Similarly, Vaughn and Newton are wonderful here, the former’s performance never devolves into the kind of low comedy histrionics that normally define a role like this one, and the latter is able to be genuinely creepy. That’s partially thanks to the strong writing from Landon and co-writer Michael Kennedy, who are able to mine horror, pathos, and comedy from Millie’s predicament, oftentimes in the same scene. A moment in which the body-swapped Millie, concealed from view in the changing room at a TJ Maxx-like store, talks with her widowed mother about how much she misses her dad hits some really strong emotional notes, as her mom begins to empathize with her and talk with her about both of their struggles in a real way, free of the walls that they’ve built up is a stand-out scene for Vaughn, demonstrating his ability to turn in really fundamentally-strong work as a character actor, and not just a comedian. Within a minute, though, the conversation pivots to Millie’s mom asking the stranger out on a date, and Landon and Vaughn shift effortlessly into truly awkward comedy as Millie tries to let her mother down easily. There are other scenes like this one, each of which I’ll let you discover on your own, but let’s be very clear: This isn’t an S. Craig Zahler film and had Vaughn’s recent filmography not been mostly comprised of his collaborations with that filmmaker (or had Landon made the Blissfield Butcher into a Jason Voorhees-like magical reanimated killer), perhaps Freaky‘s trailer might have been received somewhat better.

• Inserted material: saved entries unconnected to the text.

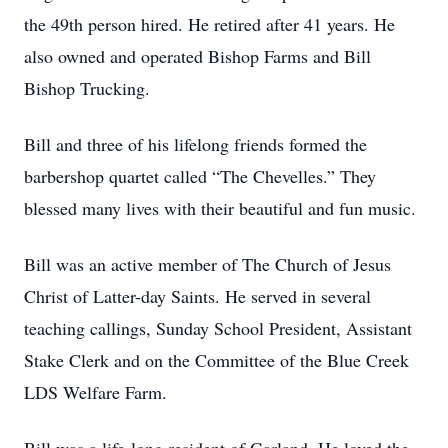
the 49th person hired. He retired after 41 years. He
also owned and operated Bishop Farms and Bill
Bishop Trucking.
Bill and three of his lifelong friends formed the
barbershop quartet called “The Chevelles.” They
blessed many lives with their beautiful and fun music.
Bill was an active member of The Church of Jesus
Christ of Latter-day Saints. He served in several
teaching callings, Sunday School President, Assistant
Stake Clerk and on the Committee of the Blue Creek
LDS Welfare Farm.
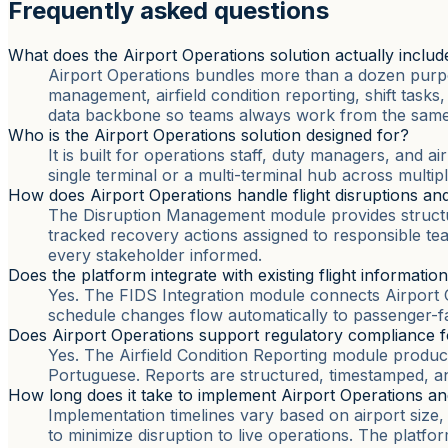
Frequently asked questions
What does the Airport Operations solution actually includ
Airport Operations bundles more than a dozen purpo
management, airfield condition reporting, shift task
data backbone so teams always work from the same 
Who is the Airport Operations solution designed for?
It is built for operations staff, duty managers, and 
single terminal or a multi-terminal hub across multip
How does Airport Operations handle flight disruptions and
The Disruption Management module provides structure
tracked recovery actions assigned to responsible te
every stakeholder informed.
Does the platform integrate with existing flight informatio
Yes. The FIDS Integration module connects Airport Op
schedule changes flow automatically to passenger-fa
Does Airport Operations support regulatory compliance for
Yes. The Airfield Condition Reporting module produces
Portuguese. Reports are structured, timestamped, and 
How long does it take to implement Airport Operations an
Implementation timelines vary based on airport size
to minimize disruption to live operations. The platfo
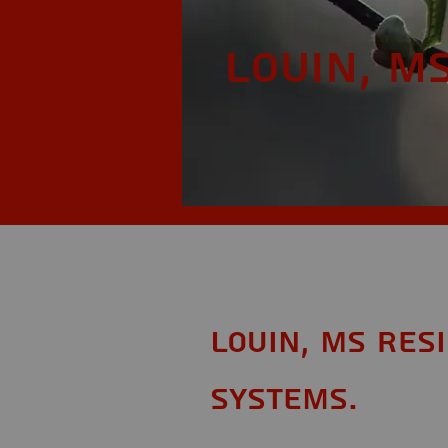
Louin, M
Louin, MS Res
Systems.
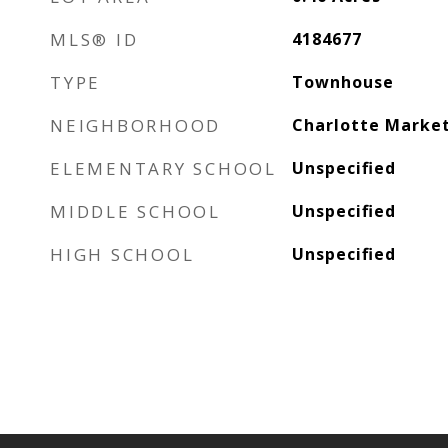
MLS® ID
4184677
TYPE
Townhouse
NEIGHBORHOOD
Charlotte Marke
ELEMENTARY SCHOOL
Unspecified
MIDDLE SCHOOL
Unspecified
HIGH SCHOOL
Unspecified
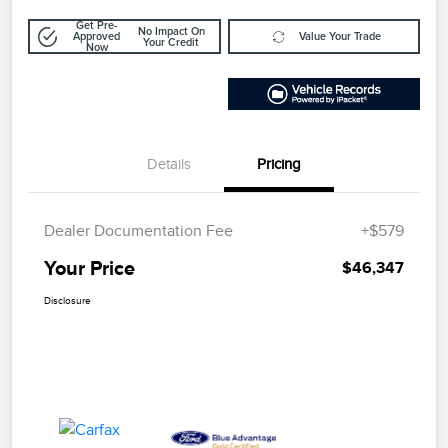
Get Pre-
No Impact On
Approved
Value Your Trade
Your Credit
Now
Details
Pricing
Dealer Documentation Fee
+$579
Your Price
$46,347
Disclosure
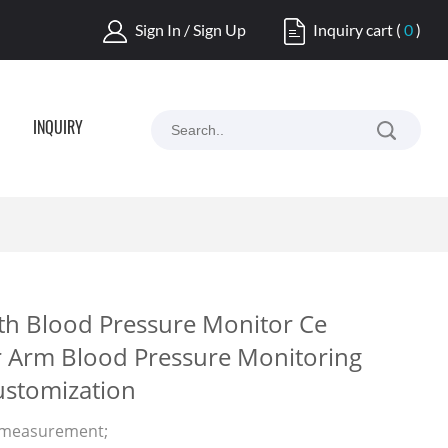
Sign In / Sign Up
Inquiry cart
(
0
)
INQUIRY
th Blood Pressure Monitor Ce
 Arm Blood Pressure Monitoring
stomization
 measurement;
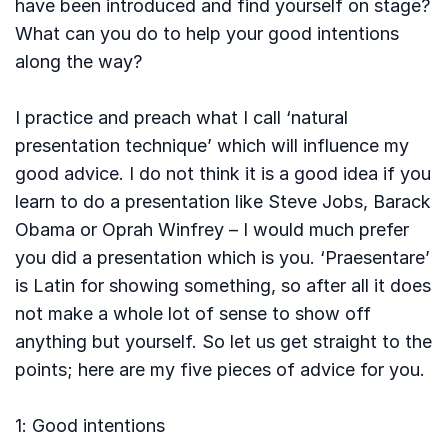
have been introduced and find yourself on stage?
What can you do to help your good intentions
along the way?
I practice and preach what I call ‘natural
presentation technique’ which will influence my
good advice. I do not think it is a good idea if you
learn to do a presentation like Steve Jobs, Barack
Obama or Oprah Winfrey – I would much prefer
you did a presentation which is you. ‘Praesentare’
is Latin for showing something, so after all it does
not make a whole lot of sense to show off
anything but yourself. So let us get straight to the
points; here are my five pieces of advice for you.
1: Good intentions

That said, it’s still one hell of a horror film, too. The kills are unexpectedly brutal here, with Landon clearly relishing the fact that he’s off the PG-13 leash initially put on him by Happy Death Day, and you’ll be stunned at both how bloody and inventive the take on slasher violence is here. If you’ve ever wanted to watch a dude get a wine bottle stuffed down his throat until it bursts and sends shards of glass through the skin of his neck, well, you’re in luck: That shit happens in the first 10 minutes! The gore effects are shockingly well-realized, with Savini-Esque make-up that’s as realistic as it is outlandish. There’s only one notable CGI effect here, at least as the kills are concerned, and it’s used well enough to justify its inclusion. Even better is the freewheeling way in which Landon sets up the victims, including a fun nod to Ferris Bueller in the casting that pays off in the film’s centerpiece kill. But, again, the focus on pathos makes the film means something, and even though I don’t get particularly scared by horror anymore, I was still deeply anxious and invested in Millie’s quest to get her body back from the killer. Funny what a little writing can do, huh? Anyway, Freaky is a lot of fun, and it really proves Landon’s strategy of reappropriating comedy premises into horror films works as intended. I just hope he tackles something like Big next. God, that would be terrifying.